===== The records =====

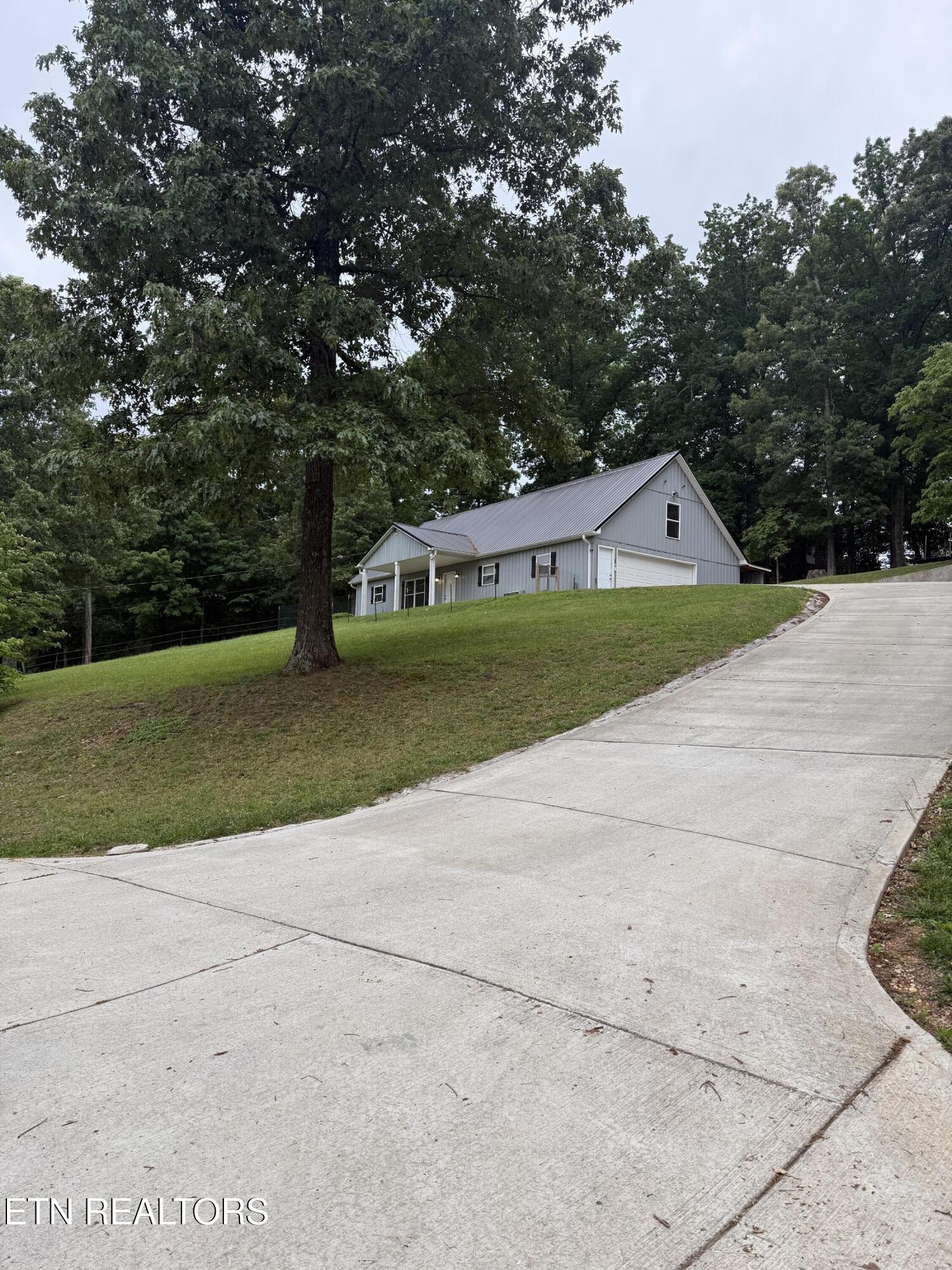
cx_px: 476
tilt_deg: +4.4
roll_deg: -1.9
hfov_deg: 56.8
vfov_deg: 71.6
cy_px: 635
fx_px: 880
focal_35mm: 24
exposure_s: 1/643
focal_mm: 6.76
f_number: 1.78
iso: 80
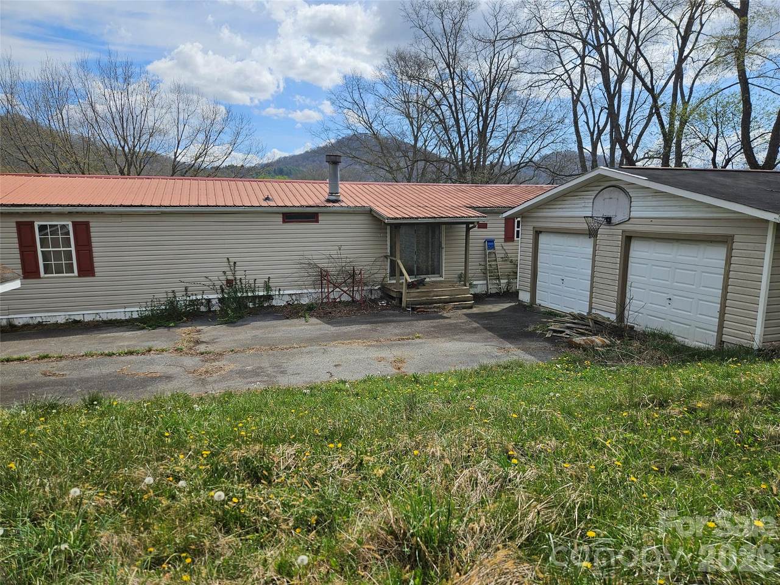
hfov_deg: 73.9
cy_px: 292
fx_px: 518
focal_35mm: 23
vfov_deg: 58.9
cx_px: 390
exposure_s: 1/3333
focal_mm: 5.4
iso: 25
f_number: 1.8
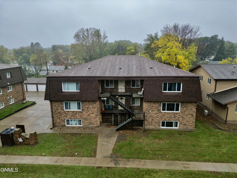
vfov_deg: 56.8
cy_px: 89
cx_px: 118
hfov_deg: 71.6
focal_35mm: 24
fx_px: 164
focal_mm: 6.72
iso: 110
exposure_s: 1/250
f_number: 1.7
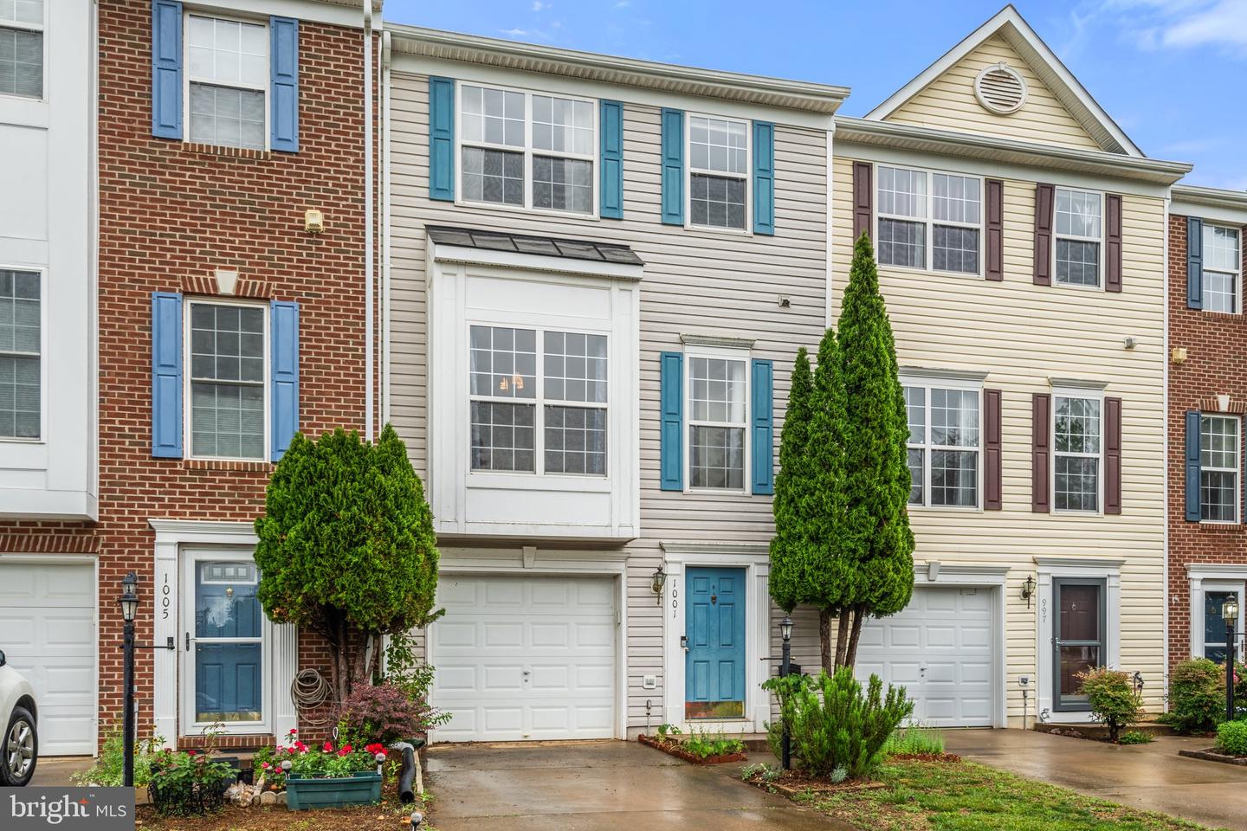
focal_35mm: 29
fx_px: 1004
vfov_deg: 45.0
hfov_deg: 63.7
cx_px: 624
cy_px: 416
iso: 160
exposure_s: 1/13
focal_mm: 29
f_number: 14
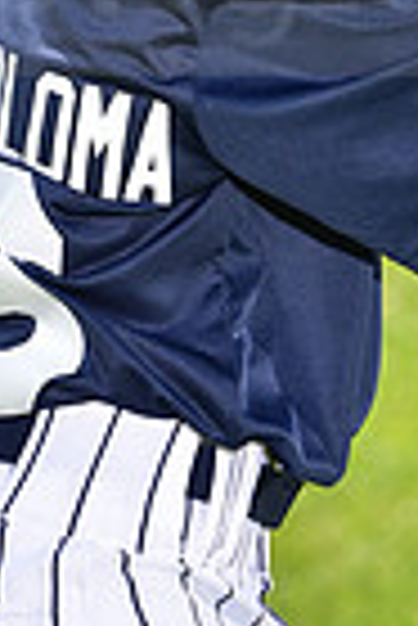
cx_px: 133
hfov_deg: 2.6
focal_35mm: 522
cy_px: -68
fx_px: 9068
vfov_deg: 3.9
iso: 100
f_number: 5.6
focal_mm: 125
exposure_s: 1/250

=====

◆ Try it ◆
Your task is to retype all the entries exactly and leave out any pictures.

◆ Expected answer ◆
cx_px: 476
tilt_deg: +4.4
roll_deg: -1.9
hfov_deg: 56.8
vfov_deg: 71.6
cy_px: 635
fx_px: 880
focal_35mm: 24
exposure_s: 1/643
focal_mm: 6.76
f_number: 1.78
iso: 80
hfov_deg: 73.9
cy_px: 292
fx_px: 518
focal_35mm: 23
vfov_deg: 58.9
cx_px: 390
exposure_s: 1/3333
focal_mm: 5.4
iso: 25
f_number: 1.8
vfov_deg: 56.8
cy_px: 89
cx_px: 118
hfov_deg: 71.6
focal_35mm: 24
fx_px: 164
focal_mm: 6.72
iso: 110
exposure_s: 1/250
f_number: 1.7
focal_35mm: 29
fx_px: 1004
vfov_deg: 45.0
hfov_deg: 63.7
cx_px: 624
cy_px: 416
iso: 160
exposure_s: 1/13
focal_mm: 29
f_number: 14
cx_px: 133
hfov_deg: 2.6
focal_35mm: 522
cy_px: -68
fx_px: 9068
vfov_deg: 3.9
iso: 100
f_number: 5.6
focal_mm: 125
exposure_s: 1/250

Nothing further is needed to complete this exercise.